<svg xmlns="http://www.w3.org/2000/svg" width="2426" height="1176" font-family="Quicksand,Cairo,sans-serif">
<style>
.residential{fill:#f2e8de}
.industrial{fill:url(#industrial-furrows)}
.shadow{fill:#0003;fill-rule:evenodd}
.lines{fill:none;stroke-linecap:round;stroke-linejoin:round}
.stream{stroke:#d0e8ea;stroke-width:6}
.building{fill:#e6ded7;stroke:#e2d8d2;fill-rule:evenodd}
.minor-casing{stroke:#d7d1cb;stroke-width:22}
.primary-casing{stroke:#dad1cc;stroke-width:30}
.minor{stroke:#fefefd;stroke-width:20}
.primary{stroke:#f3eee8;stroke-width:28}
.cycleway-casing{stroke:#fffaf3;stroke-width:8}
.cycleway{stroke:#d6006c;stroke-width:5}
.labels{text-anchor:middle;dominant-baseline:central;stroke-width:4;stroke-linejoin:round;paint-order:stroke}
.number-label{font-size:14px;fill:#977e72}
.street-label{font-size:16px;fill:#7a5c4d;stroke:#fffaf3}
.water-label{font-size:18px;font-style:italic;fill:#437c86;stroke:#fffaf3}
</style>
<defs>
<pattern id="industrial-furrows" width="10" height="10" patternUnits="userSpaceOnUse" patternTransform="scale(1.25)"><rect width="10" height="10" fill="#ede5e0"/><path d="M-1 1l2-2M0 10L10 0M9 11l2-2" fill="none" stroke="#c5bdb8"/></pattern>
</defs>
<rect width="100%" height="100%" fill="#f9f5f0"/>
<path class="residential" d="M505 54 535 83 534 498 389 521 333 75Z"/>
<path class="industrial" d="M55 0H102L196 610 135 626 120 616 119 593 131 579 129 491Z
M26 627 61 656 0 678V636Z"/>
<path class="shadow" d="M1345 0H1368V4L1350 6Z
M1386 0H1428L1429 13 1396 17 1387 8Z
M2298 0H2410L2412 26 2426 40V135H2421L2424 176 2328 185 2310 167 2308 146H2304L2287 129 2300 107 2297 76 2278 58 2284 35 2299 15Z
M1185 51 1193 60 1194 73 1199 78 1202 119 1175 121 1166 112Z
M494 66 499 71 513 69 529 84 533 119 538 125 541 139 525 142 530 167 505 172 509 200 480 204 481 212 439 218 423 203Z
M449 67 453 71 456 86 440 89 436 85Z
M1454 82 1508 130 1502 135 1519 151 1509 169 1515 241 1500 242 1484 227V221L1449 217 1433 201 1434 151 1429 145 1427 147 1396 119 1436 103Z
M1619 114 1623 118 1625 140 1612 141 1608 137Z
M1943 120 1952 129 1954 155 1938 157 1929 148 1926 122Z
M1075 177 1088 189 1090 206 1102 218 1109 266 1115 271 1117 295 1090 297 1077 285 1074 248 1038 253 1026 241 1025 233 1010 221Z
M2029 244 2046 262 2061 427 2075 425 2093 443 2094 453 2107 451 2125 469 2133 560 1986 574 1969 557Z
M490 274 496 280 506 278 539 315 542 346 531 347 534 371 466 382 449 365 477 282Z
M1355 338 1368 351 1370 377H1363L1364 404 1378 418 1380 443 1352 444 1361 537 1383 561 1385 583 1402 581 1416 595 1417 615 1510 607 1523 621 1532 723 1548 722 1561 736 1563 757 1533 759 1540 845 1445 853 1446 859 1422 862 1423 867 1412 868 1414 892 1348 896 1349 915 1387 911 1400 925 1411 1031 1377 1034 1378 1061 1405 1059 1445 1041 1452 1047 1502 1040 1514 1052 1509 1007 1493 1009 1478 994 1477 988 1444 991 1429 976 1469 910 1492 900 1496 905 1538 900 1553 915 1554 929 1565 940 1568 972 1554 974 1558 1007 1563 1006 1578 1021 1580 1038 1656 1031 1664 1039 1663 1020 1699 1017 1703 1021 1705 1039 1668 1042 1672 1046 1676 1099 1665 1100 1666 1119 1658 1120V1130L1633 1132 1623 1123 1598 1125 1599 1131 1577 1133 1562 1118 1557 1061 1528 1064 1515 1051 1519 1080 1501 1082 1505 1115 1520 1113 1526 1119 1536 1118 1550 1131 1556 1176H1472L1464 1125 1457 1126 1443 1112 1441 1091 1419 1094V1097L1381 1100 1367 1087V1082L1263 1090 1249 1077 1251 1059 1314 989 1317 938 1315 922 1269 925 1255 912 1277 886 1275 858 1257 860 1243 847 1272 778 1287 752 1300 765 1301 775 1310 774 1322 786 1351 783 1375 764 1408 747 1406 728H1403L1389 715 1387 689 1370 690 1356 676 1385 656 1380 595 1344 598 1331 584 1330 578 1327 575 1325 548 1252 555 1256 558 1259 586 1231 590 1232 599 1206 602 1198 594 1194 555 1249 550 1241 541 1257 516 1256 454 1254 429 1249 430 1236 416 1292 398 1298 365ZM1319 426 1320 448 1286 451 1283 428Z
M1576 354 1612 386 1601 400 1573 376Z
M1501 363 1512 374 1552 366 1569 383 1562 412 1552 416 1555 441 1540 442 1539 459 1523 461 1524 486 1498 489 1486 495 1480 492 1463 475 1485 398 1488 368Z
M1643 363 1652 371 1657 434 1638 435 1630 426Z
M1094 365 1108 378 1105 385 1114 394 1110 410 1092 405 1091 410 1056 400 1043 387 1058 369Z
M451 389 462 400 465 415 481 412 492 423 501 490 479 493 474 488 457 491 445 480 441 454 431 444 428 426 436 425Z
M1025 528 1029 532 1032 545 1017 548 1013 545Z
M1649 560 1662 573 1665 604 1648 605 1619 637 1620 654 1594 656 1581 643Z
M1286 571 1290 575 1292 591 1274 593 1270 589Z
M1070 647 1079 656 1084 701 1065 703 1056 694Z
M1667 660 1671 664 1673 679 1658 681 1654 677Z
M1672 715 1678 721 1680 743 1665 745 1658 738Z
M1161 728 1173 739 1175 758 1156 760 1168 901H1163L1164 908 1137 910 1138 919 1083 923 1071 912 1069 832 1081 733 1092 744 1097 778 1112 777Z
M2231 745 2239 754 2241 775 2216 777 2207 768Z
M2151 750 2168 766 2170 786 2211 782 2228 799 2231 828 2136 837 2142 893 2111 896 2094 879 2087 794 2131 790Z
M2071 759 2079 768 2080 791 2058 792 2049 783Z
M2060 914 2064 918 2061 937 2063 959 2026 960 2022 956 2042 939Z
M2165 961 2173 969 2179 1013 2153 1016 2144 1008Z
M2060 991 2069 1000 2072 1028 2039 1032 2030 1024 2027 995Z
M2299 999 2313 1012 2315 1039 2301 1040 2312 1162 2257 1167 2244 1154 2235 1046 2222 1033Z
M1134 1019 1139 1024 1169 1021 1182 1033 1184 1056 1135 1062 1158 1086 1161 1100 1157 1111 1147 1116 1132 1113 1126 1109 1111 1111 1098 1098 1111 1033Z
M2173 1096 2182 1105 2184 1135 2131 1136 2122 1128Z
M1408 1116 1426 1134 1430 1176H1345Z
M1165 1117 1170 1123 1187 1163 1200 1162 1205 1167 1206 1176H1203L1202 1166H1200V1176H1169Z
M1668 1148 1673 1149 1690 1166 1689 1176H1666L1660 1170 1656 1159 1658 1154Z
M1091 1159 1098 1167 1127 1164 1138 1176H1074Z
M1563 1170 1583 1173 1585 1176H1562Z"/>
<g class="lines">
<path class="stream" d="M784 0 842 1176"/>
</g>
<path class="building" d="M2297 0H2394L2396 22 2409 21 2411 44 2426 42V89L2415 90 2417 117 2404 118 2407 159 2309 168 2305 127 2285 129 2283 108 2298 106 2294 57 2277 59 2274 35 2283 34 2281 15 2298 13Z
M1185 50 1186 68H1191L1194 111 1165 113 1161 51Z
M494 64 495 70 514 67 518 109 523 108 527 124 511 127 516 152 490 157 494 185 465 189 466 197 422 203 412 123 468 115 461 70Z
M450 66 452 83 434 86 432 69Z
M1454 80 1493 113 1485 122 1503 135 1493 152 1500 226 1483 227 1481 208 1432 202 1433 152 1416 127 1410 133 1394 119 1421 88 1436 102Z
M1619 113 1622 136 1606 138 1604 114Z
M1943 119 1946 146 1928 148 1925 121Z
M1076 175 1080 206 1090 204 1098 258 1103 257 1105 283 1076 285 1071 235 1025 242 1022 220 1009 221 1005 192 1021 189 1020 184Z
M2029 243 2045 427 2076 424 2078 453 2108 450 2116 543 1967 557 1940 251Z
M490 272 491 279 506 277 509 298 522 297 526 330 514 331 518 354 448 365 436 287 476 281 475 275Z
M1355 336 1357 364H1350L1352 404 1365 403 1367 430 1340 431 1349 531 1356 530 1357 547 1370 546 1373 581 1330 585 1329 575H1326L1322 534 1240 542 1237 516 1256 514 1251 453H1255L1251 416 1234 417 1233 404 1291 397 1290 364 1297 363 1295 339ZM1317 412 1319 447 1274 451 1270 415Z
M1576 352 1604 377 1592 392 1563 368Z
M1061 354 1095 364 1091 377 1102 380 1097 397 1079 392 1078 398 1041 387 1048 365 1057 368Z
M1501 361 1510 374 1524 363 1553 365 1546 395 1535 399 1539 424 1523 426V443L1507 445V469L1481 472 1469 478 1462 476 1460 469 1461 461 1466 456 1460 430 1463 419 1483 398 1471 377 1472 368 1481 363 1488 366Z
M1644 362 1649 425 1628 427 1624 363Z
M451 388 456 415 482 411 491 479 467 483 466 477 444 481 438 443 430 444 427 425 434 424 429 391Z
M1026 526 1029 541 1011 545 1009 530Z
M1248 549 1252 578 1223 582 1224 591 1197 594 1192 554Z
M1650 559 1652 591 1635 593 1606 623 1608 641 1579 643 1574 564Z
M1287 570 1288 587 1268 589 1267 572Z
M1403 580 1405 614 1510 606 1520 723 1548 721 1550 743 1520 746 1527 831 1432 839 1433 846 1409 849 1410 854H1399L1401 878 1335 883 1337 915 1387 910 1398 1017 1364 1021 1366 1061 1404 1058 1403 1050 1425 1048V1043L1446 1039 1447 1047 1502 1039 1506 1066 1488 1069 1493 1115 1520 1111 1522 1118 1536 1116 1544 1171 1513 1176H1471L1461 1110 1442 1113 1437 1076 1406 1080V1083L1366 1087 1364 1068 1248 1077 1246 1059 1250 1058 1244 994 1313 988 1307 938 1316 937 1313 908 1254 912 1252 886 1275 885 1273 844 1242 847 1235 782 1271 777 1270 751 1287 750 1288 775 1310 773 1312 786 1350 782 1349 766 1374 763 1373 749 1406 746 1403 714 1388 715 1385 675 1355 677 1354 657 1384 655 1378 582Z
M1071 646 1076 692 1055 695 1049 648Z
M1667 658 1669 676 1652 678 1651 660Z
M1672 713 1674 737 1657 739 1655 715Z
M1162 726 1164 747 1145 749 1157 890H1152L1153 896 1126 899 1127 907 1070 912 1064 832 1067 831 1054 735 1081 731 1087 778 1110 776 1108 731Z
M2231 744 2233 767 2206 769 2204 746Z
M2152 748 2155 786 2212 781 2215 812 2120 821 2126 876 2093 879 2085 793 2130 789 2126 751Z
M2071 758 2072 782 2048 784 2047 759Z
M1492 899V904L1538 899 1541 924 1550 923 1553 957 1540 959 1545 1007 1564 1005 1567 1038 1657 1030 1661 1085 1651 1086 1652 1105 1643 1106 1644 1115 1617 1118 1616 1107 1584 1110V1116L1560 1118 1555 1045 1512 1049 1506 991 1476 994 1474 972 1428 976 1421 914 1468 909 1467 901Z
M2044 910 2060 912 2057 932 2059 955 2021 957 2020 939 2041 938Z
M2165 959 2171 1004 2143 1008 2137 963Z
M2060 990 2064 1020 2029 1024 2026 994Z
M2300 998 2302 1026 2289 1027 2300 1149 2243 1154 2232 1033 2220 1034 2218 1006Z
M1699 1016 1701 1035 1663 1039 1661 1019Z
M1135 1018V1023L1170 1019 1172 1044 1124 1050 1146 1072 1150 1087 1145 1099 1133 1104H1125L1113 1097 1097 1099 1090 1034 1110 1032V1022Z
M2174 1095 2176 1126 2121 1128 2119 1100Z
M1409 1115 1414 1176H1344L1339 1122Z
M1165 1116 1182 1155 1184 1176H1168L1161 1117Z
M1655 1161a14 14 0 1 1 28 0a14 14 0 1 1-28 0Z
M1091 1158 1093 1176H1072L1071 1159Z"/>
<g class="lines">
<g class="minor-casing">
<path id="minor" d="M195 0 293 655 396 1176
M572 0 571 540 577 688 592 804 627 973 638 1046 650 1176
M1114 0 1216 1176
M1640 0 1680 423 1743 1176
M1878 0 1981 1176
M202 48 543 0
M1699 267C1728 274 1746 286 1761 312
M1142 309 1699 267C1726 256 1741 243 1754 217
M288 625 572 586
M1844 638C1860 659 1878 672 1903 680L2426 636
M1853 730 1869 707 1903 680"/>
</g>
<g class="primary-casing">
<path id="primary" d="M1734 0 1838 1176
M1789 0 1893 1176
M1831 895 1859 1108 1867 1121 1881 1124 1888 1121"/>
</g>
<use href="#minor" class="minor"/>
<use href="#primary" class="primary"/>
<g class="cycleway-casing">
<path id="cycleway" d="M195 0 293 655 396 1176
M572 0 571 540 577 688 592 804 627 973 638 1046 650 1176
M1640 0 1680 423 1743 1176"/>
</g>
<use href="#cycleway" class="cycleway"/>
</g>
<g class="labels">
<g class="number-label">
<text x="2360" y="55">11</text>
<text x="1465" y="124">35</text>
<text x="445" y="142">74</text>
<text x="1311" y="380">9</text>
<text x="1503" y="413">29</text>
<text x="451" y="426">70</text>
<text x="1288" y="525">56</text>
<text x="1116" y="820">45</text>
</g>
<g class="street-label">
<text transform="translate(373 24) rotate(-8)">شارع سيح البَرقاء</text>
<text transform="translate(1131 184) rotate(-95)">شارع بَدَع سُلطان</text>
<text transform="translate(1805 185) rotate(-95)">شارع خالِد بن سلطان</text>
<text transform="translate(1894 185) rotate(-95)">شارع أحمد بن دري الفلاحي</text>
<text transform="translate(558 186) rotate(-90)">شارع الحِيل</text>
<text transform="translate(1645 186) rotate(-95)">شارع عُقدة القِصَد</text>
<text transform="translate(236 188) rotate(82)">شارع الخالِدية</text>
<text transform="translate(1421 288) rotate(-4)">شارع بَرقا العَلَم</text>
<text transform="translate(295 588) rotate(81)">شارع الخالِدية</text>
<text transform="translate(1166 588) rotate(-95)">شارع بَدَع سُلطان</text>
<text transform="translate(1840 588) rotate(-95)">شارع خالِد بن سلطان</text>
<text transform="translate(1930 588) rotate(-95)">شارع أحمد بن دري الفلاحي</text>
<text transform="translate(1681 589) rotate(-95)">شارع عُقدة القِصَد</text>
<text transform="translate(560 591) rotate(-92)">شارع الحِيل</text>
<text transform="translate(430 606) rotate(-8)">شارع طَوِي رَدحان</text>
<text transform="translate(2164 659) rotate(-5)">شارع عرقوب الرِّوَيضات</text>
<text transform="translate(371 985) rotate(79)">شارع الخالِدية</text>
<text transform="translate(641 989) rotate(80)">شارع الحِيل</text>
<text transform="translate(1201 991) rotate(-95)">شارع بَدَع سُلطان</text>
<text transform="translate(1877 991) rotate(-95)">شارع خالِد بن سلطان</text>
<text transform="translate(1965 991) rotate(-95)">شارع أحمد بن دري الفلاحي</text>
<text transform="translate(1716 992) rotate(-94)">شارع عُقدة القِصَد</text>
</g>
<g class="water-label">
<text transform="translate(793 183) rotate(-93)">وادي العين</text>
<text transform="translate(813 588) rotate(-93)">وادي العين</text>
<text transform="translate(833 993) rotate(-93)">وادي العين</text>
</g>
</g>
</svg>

■ **Activity**: Only the lines from the one containing "M1576 354 1612 386 1601 400 1573 376Z" through the one containing "M1185 50 1186" are to be retyped, both boundary lines included, with no other material.

■ **Reply to the task**:
M1576 354 1612 386 1601 400 1573 376Z
M1501 363 1512 374 1552 366 1569 383 1562 412 1552 416 1555 441 1540 442 1539 459 1523 461 1524 486 1498 489 1486 495 1480 492 1463 475 1485 398 1488 368Z
M1643 363 1652 371 1657 434 1638 435 1630 426Z
M1094 365 1108 378 1105 385 1114 394 1110 410 1092 405 1091 410 1056 400 1043 387 1058 369Z
M451 389 462 400 465 415 481 412 492 423 501 490 479 493 474 488 457 491 445 480 441 454 431 444 428 426 436 425Z
M1025 528 1029 532 1032 545 1017 548 1013 545Z
M1649 560 1662 573 1665 604 1648 605 1619 637 1620 654 1594 656 1581 643Z
M1286 571 1290 575 1292 591 1274 593 1270 589Z
M1070 647 1079 656 1084 701 1065 703 1056 694Z
M1667 660 1671 664 1673 679 1658 681 1654 677Z
M1672 715 1678 721 1680 743 1665 745 1658 738Z
M1161 728 1173 739 1175 758 1156 760 1168 901H1163L1164 908 1137 910 1138 919 1083 923 1071 912 1069 832 1081 733 1092 744 1097 778 1112 777Z
M2231 745 2239 754 2241 775 2216 777 2207 768Z
M2151 750 2168 766 2170 786 2211 782 2228 799 2231 828 2136 837 2142 893 2111 896 2094 879 2087 794 2131 790Z
M2071 759 2079 768 2080 791 2058 792 2049 783Z
M2060 914 2064 918 2061 937 2063 959 2026 960 2022 956 2042 939Z
M2165 961 2173 969 2179 1013 2153 1016 2144 1008Z
M2060 991 2069 1000 2072 1028 2039 1032 2030 1024 2027 995Z
M2299 999 2313 1012 2315 1039 2301 1040 2312 1162 2257 1167 2244 1154 2235 1046 2222 1033Z
M1134 1019 1139 1024 1169 1021 1182 1033 1184 1056 1135 1062 1158 1086 1161 1100 1157 1111 1147 1116 1132 1113 1126 1109 1111 1111 1098 1098 1111 1033Z
M2173 1096 2182 1105 2184 1135 2131 1136 2122 1128Z
M1408 1116 1426 1134 1430 1176H1345Z
M1165 1117 1170 1123 1187 1163 1200 1162 1205 1167 1206 1176H1203L1202 1166H1200V1176H1169Z
M1668 1148 1673 1149 1690 1166 1689 1176H1666L1660 1170 1656 1159 1658 1154Z
M1091 1159 1098 1167 1127 1164 1138 1176H1074Z
M1563 1170 1583 1173 1585 1176H1562Z"/>
<g class="lines">
<path class="stream" d="M784 0 842 1176"/>
</g>
<path class="building" d="M2297 0H2394L2396 22 2409 21 2411 44 2426 42V89L2415 90 2417 117 2404 118 2407 159 2309 168 2305 127 2285 129 2283 108 2298 106 2294 57 2277 59 2274 35 2283 34 2281 15 2298 13Z
M1185 50 1186 68H1191L1194 111 1165 113 1161 51Z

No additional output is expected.